Vali passes ten platinum pieces through the window.
The ice devils disappear.
⚔
The tower appears in the middle distance, then — through some property of the terrain or the tower’s own inclination — appears to be closer than it was a moment ago. Then closer still.
“It’s moving,” Kiki observes, with the tone of someone who has accepted that this is the kind of thing that happens now.
The tower is small. Castle-adjacent, really — a single tower on a single tower’s worth of foundation, squatting in the road with a stubbornness that suggests it has been doing this for some time. Discussion breaks out in the cab about whether to drive around it or through it.

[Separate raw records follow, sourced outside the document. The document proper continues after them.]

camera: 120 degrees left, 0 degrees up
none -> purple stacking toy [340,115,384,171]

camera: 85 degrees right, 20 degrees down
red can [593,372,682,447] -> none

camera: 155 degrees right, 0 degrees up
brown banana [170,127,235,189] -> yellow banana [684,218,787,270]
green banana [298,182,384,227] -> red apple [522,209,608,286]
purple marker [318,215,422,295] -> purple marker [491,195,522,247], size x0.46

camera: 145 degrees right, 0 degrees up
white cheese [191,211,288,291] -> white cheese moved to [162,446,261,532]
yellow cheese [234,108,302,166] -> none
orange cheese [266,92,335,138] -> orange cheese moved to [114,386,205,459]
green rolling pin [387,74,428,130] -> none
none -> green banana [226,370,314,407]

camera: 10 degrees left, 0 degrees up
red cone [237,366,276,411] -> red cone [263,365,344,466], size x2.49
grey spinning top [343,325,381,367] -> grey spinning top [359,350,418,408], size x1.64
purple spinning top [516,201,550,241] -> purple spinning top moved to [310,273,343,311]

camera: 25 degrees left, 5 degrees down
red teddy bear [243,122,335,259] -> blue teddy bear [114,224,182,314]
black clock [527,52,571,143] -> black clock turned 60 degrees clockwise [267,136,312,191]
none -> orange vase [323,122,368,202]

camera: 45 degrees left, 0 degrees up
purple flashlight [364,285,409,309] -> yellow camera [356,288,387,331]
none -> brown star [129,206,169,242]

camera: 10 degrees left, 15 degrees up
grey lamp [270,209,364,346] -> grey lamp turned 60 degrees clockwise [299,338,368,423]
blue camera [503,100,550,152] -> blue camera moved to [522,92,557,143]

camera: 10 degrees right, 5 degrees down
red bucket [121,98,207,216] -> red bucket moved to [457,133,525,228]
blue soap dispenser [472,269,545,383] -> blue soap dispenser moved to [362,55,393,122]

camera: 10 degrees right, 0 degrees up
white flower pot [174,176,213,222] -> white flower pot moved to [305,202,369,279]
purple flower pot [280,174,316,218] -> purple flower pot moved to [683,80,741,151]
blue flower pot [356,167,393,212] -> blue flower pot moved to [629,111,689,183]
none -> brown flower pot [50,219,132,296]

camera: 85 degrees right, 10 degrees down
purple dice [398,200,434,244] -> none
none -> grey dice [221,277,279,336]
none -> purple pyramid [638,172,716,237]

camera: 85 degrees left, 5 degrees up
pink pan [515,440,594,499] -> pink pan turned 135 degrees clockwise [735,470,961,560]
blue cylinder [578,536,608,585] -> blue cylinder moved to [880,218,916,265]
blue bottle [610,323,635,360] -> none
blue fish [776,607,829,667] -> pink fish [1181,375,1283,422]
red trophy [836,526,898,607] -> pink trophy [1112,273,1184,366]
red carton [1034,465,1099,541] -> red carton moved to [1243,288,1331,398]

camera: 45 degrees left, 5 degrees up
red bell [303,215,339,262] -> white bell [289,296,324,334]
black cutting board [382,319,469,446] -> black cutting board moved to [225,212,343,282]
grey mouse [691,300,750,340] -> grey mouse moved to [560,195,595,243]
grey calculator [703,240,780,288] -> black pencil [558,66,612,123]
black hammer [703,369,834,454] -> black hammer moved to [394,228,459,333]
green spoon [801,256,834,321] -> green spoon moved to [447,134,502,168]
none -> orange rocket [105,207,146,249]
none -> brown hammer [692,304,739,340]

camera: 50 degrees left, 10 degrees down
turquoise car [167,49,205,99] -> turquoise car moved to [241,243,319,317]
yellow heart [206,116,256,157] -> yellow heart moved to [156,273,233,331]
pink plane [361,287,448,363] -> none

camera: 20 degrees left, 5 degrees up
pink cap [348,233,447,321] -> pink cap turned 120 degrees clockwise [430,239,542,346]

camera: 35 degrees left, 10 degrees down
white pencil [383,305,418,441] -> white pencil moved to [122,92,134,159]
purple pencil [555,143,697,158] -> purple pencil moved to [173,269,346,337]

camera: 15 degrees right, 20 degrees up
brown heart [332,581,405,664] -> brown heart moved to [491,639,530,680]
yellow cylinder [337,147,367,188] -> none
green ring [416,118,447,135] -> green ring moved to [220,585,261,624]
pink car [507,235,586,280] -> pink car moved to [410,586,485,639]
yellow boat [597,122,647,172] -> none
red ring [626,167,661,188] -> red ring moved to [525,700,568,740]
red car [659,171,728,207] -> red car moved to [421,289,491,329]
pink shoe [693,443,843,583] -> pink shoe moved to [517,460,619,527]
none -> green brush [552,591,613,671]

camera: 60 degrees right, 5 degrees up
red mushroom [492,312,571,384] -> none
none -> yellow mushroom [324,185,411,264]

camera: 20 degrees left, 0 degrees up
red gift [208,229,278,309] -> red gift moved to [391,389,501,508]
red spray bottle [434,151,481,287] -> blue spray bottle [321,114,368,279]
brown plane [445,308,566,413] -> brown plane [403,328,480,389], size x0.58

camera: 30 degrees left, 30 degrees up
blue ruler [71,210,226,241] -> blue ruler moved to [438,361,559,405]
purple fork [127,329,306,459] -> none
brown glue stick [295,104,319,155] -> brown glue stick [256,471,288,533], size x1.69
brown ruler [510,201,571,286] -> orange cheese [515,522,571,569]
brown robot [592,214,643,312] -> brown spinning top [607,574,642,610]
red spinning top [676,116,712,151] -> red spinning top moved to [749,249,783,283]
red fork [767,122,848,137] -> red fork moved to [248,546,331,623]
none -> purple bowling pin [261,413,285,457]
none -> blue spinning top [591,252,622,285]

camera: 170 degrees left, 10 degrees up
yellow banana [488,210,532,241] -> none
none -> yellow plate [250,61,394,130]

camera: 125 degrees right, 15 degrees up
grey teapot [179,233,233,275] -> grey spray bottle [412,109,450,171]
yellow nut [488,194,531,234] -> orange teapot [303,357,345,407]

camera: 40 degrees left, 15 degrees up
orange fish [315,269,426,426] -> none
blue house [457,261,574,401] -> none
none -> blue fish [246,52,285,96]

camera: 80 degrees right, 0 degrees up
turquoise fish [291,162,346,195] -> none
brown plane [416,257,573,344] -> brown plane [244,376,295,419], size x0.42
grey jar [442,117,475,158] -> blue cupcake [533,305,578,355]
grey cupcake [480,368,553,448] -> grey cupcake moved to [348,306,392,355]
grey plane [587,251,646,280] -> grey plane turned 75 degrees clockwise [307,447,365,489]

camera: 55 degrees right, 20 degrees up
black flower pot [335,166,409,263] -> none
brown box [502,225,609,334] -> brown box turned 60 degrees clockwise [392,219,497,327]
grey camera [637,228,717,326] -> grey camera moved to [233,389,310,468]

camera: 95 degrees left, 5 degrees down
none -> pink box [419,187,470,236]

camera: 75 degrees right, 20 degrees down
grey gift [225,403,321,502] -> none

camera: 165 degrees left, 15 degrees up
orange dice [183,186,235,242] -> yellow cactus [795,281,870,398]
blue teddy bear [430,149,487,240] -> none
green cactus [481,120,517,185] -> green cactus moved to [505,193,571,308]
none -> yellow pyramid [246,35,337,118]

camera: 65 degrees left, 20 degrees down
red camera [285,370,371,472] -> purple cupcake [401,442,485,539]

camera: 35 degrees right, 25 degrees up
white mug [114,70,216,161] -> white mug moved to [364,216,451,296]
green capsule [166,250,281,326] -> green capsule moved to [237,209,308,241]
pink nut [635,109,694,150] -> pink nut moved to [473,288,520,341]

Kiki, who is the one who would have to do either, is unenthused about both options, particularly the through-it option, on the grounds that a tower on top of the truck would be suboptimal.
Vali produces a Mage Hand. He produces, also, his Lead Balloon. The hand attaches the balloon to the tower’s uppermost parapet with the careful precision of someone who has done stranger things and is choosing not to think about it too hard. The tower strains, strains — and holds. Pinned in place, bobbing slightly, while the truck rolls past.
From somewhere inside the tower, the sound of frustrated shouting follows them down the road and fades.
The bearded devils come in pairs, the way trouble usually does.
“Give us the mapach.”
They say it like it’s reasonable.
Arman, still wearing Lawrence, steps forward and makes a good-faith effort to persuade them. He can be, genuinely, quite persuasive.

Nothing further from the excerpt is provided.